Obesity Canada argues that without federal recognition, obesity will continue to be addressed inconsistently across policy with direct consequences for health system costs, workforce outcomes, and economic productivity. 

The second recommendation calls for funding to add obesity to the Canadian Chronic Disease Surveillance System (CCDSS), including a standardized case definition, regular public reporting, and full integration into federal monitoring.  

Despite being the most prevalent and costly chronic disease in Canada, and a major driver of conditions already tracked in the CCDSS, obesity is not itself included.  

A gap the submission says undermines evidence-based policy and accountability. 

The third recommendation asks the government to fund and convene a national obesity roundtable led by Health Canada and the Public Health Agency of Canada.  

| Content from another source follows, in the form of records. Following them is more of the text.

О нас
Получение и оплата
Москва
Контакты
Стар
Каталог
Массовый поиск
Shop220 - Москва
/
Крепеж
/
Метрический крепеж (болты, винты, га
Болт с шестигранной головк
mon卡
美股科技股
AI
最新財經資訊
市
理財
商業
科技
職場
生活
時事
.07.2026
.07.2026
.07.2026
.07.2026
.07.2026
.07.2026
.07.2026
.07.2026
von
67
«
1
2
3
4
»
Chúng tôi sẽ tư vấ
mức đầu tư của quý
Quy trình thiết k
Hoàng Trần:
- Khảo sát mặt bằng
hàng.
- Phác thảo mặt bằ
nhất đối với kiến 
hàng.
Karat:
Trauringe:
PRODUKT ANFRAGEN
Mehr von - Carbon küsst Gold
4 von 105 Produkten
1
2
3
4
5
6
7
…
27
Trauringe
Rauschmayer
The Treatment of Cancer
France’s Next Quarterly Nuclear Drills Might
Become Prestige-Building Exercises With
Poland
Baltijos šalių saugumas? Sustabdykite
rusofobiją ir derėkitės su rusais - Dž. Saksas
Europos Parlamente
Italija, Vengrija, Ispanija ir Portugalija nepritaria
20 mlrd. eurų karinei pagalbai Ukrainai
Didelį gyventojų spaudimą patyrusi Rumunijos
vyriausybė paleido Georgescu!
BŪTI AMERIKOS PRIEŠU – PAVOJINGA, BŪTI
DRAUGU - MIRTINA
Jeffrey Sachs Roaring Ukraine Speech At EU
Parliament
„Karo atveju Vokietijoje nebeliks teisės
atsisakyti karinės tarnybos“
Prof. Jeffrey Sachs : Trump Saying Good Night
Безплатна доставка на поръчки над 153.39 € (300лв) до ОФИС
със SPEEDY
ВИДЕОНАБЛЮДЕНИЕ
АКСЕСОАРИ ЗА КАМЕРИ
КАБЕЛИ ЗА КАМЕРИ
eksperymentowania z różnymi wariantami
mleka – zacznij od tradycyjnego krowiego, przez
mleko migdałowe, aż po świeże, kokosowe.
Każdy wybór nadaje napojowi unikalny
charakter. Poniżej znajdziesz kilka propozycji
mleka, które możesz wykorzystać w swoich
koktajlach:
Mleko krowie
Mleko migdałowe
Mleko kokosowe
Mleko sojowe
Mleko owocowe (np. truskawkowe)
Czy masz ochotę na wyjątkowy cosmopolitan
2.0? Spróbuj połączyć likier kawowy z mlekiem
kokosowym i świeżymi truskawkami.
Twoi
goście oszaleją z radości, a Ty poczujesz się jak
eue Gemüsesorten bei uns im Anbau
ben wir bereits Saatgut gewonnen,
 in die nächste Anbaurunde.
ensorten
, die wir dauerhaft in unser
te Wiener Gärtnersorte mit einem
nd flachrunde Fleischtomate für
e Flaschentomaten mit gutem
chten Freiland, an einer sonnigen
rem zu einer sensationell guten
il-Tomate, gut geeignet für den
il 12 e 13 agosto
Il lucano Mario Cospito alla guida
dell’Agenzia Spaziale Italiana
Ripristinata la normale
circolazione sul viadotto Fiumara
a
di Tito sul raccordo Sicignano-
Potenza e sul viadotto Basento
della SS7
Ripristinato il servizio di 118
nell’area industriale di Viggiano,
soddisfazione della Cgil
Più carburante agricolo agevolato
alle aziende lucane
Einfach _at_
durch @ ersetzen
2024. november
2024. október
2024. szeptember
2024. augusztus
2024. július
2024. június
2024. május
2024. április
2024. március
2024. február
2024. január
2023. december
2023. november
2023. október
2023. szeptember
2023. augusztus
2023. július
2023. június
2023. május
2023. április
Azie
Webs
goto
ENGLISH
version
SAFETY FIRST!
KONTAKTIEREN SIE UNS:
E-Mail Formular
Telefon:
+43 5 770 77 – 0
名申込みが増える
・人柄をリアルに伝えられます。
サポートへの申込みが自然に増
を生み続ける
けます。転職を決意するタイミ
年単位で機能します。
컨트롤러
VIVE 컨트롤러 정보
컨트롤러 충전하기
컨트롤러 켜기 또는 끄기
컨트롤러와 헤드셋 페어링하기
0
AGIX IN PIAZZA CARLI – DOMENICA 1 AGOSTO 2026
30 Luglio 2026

The roundtable would bring together clinical experts, researchers, provinces and territories, Indigenous partners, caregivers, and people living with obesity

The submission notes that more than a decade has passed since the Senate of Canada published Obesity in Canada: A Whole-of-Society Approach for a Healthier Canada.  

Since then, the scientific understanding of obesity and the treatment landscape have changed significantly, including the emergence of new evidence-based therapies. 

The fourth recommendation asks the government to direct the Canadian Institutes of Health Research to establish a dedicated obesity funding program spanning prevention, treatment, health system delivery, long-term outcomes, and stigma reduction, with involvement from people living with obesity and Indigenous communities. 

Obesity Canada acknowledges that no single budget resolves decades of policy misalignment.  

Budget 2026 can, however, establish foundational steps including recognition, measurement, coordination, and investment needed to treat obesity as the serious chronic disease the evidence supports.